San Pedro est une petite ville accessible aux bateaux de faible tirant d’eau, le premier poste frontières pour ceux qui viennent des USA. L’ile est couverte de bâtiments avec vue sur la mer.
À peine visible depuis le large, la passe de San Pedro n’est marquée que par une interruption de la ligne des bâtiments et une bouée jaune visible depuis le large. Il faut approcher de la bouée vent arrière, puis obliquer vers un amère à terre, toujours sous grand voile, le génois a été roulé pour simplifier l’équation, et le moteur a été allumé au cas où, pour arriver devant le village. C’est là qu’il est grand temps de faire tomber la grand grand-voile avant d’atterrir dans le poste de la police maritime.
Marc a bien organisé la manœuvre : une fois passée la barrière de corail, Manu à la barre fait kiffer le bateau rapidement en faisant un tour sur lui même, bome libre, et dès que la voile fasseye, la drisse est lâchée d’un bloc, elle est bien dégagée sur toute sa longueur, et les coulisseaux de grand-voile ont été bien huilés. La voile s’effondre en accordéon dans son lazzy jack, en une seconde, et Marc re-etarque l’écoute de grand voile pour empêcher la bome de balayer le pont tandis que le bateau termine gracieusement sa toupie de 270° , juste devant le poste de police.
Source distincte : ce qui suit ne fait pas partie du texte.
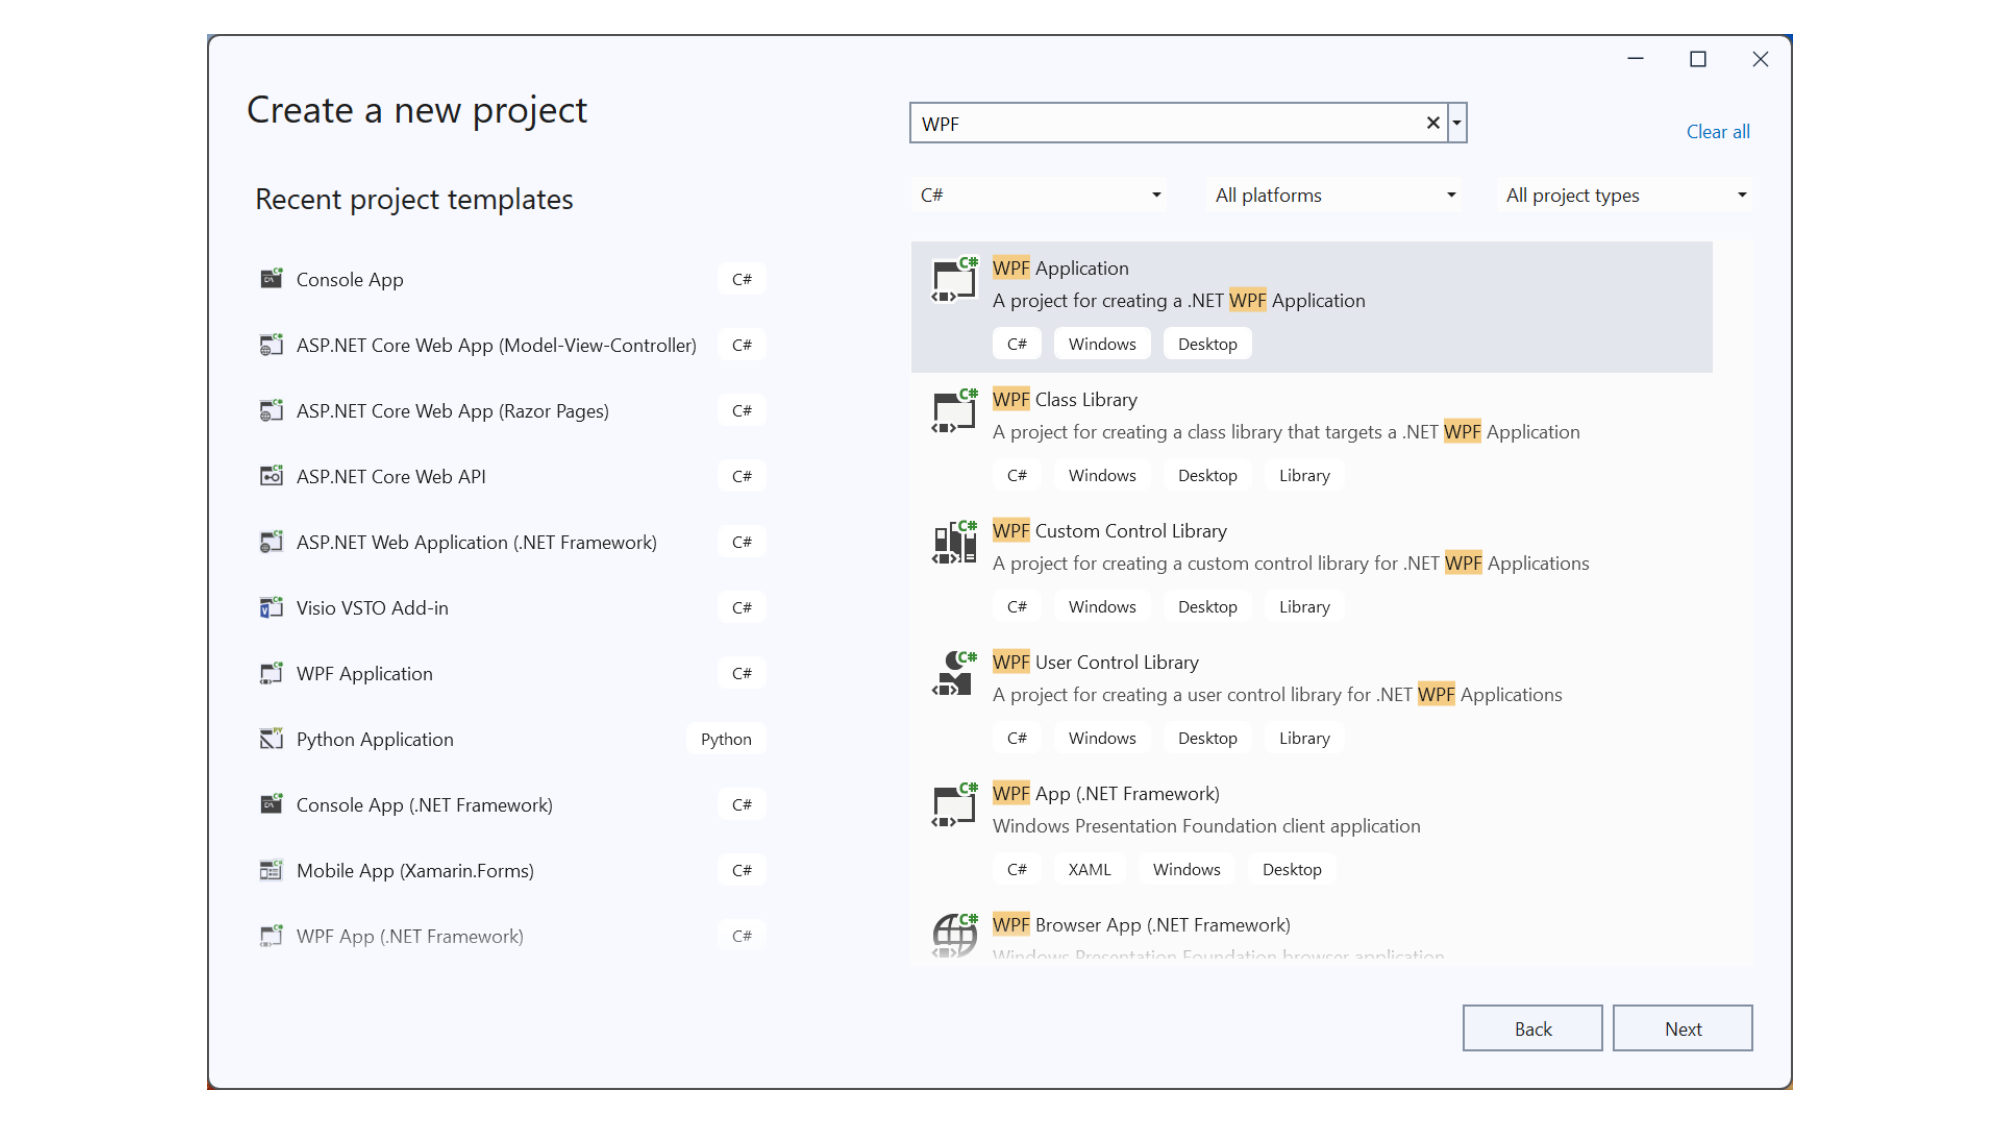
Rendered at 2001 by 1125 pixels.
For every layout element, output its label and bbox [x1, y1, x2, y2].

picture [206, 34, 1794, 1091]
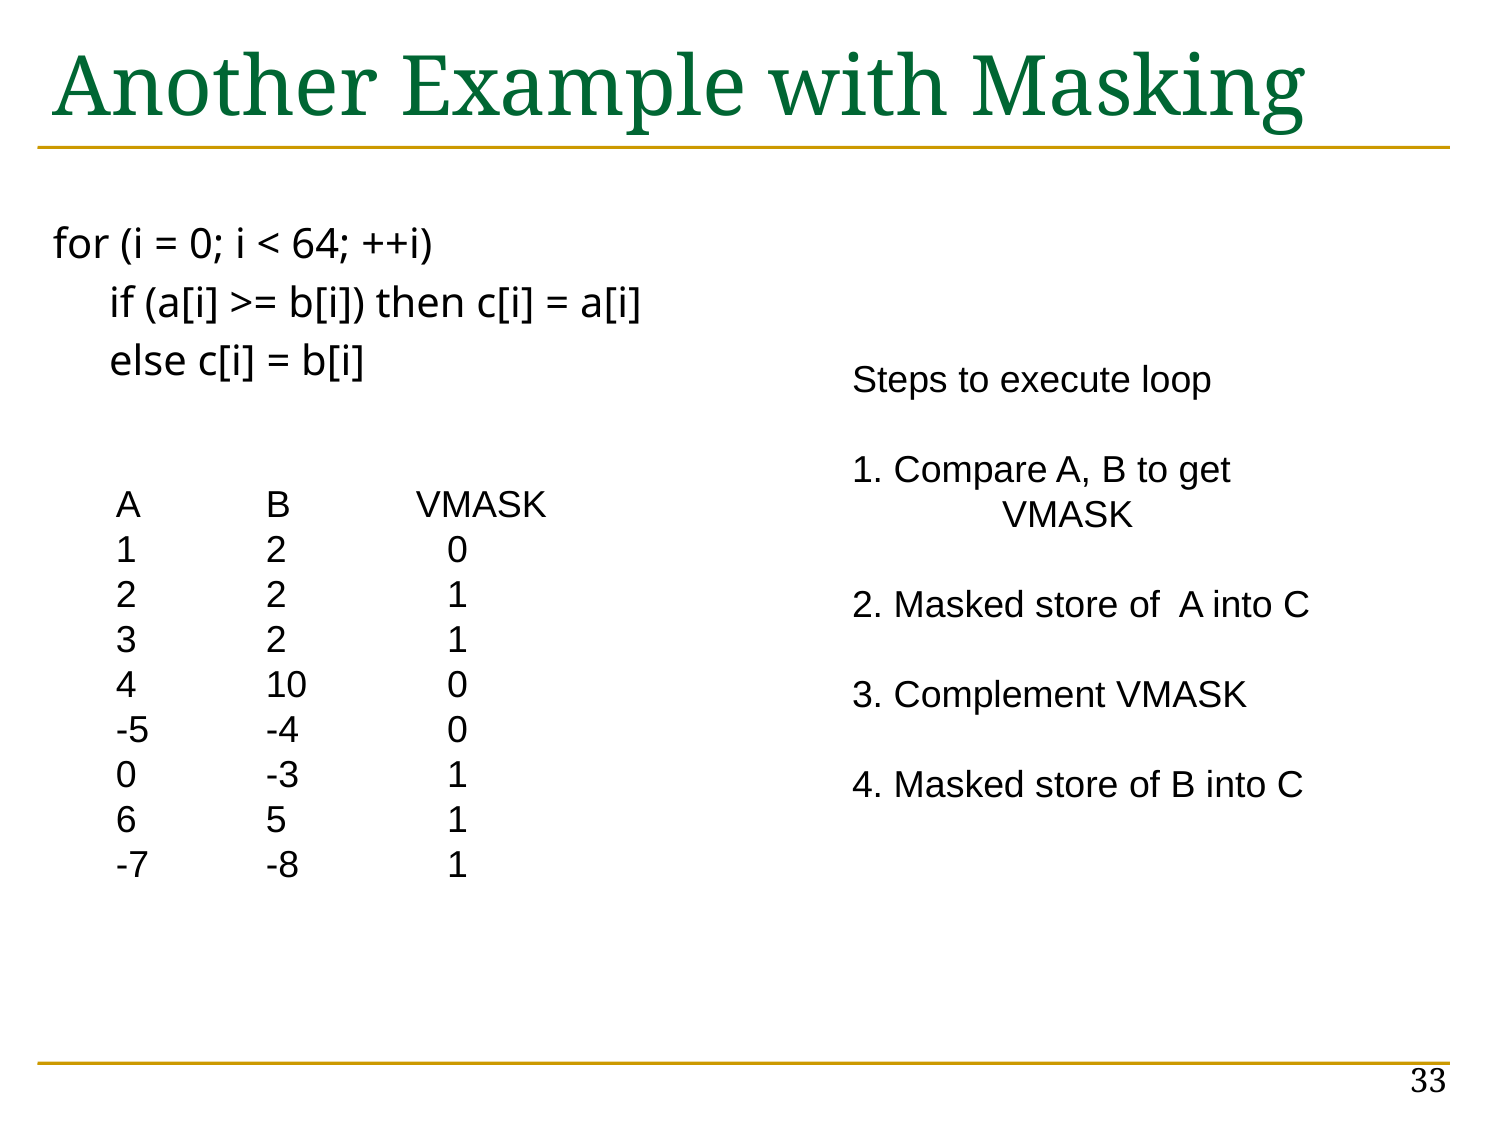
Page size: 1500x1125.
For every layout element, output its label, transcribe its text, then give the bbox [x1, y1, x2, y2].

title Another Example with Masking [37, 24, 1450, 200]
text_box for (i = 0; i < 64; ++i) if (a[i] >= b[i]) then c[i] = a[i] else c[i] = b[i] [38, 209, 788, 410]
slide_number 33 [1111, 1036, 1462, 1112]
text_box Steps to execute loop 1. Compare A, B to get VMASK 2. Masked store of A into C 3. Complement VMASK 4. Masked store of B into C [837, 347, 1326, 812]
text_box A B VMASK 1 2 0 2 2 1 3 2 1 4 10 0 -5 -4 0 0 -3 1 6 5 1 -7 -8 1 [101, 472, 662, 892]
Sans demander son reste, la Laureline repart cap au sud sur un ou deux milles pour aller chercher un coin tranquille et mouiller l’ancre dans du sable dans 2 m d’eau, face au vent et à la ligne de brisants, bien visible depuis le plan d’eau.
Quelques catamarans semblent assoupis devant la ville. La navette pour Belize City passe et revient 2 heures plus tard. Mais cette activité modeste n’a sans doute pas grand grand-chose à voir avec l’activité de ville balnéaire décrite dans les guides.
Départ le lendemain à 7 heures, une fois que le soleil est assez haut pour distinguer les brisants et la bouée jaune.

En sortant du zigzag au milieu des brisants, La Laureline bondit dans la houle qui se précipite dans la passe puis très vite les fonds se perdent dans les abysses. Le bateau retrouve les alizés maintenant solidement établis, le barreur reprend le vent tandis que le génois est déployé. Cap au Nord Nord-est
Belize, c’est fini, je ne crois pas que j’y retournerai un jour…
FÉVRIER 11, 2021HÉLÈNE
Trois jours à Banco Chinchorro
du 7 au 9 février 2021
Sous grand voile et genacker par vent de travers, aidée par un courant portant de 1 puis 2 nœuds, la Laureline a battu ses records de vitesse malgré son poids.
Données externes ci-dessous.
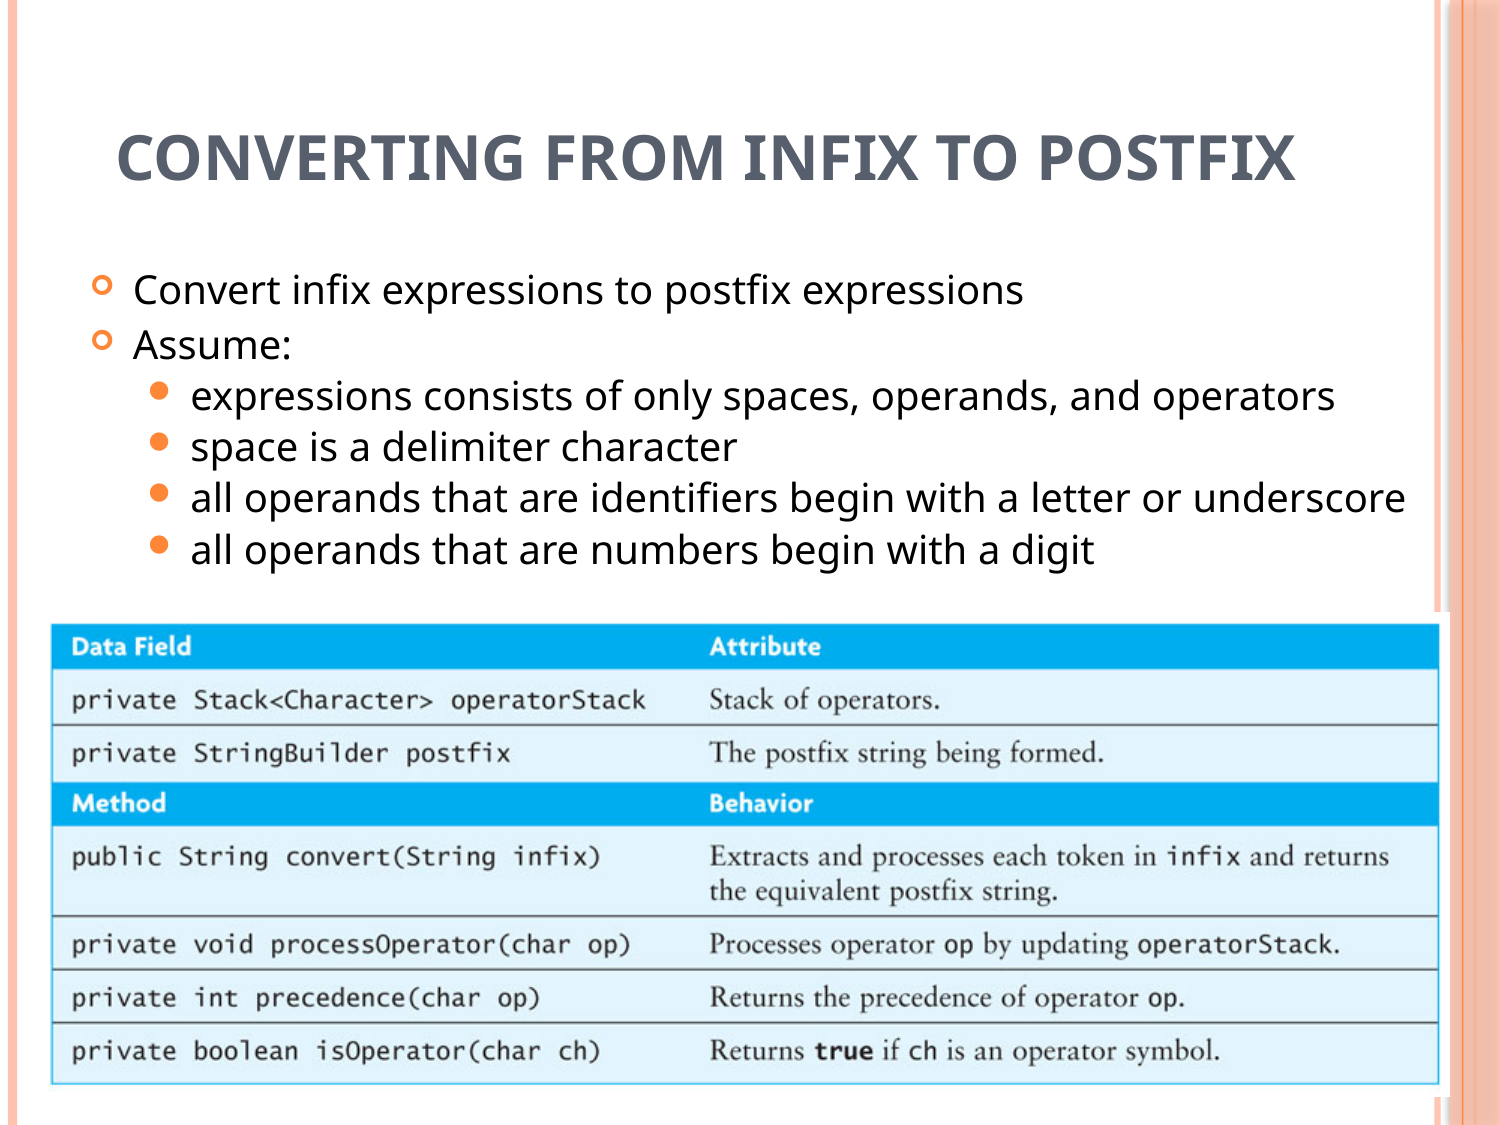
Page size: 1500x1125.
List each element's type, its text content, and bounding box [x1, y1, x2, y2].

list Convert infix expressions to postfix expressions Assume: expressions consists of only spaces, operands, and operators space is a delimiter character all operands that are identifiers begin with a letter or underscore all operands that are numbers begin with a digit [75, 262, 1425, 609]
title Converting from Infix to Postfix [100, 37, 1438, 200]
picture [36, 611, 1451, 1098]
Vers 16 heures, elle entrait dans la passe nord de l’atoll corallien de Chinchorro bank, pour aller jeter l’ancre dans du sable devant le phare blanc de Cayo Norte.


L’île est surveillée par l’infanterie de marine mexicaine qui laisse là des équipes de 4 hommes pour des périodes de 1 où 2 mois. Ils veillent à la protection environnementale tout en assurant la surveillance des traffic de tout poil dans leurs eaux.
Trois jeunes hommes ne tardent pas à arriver sur une lancha solidement motorisée, souriants mais armés de pistolets automatiques et demandant à visiter le bateau pour s’assurer qu’il ne transporte pas d’armes ou autres produits interdits. Ils sont accueillis avec le sourire et après une brève visite , la proposition de partager une bière à bord pour fêter notre arrivée au Mexique dégèle l’atmosphère, même si nous arborons le pavillon de quarantaine. Manu leur offre un guacamole à la française qu’il a préparé lui-même et les sourires s’élargissent encore. Quand ils repartent ils nous invitent à venir le lendemain dimanche partager un gros poisson, nous ramenerons la boisson.
Rencontre avec le gradé heureux d’offrir l’hospitalité de la maison qu’ils habitent au pied du phare désaffecté.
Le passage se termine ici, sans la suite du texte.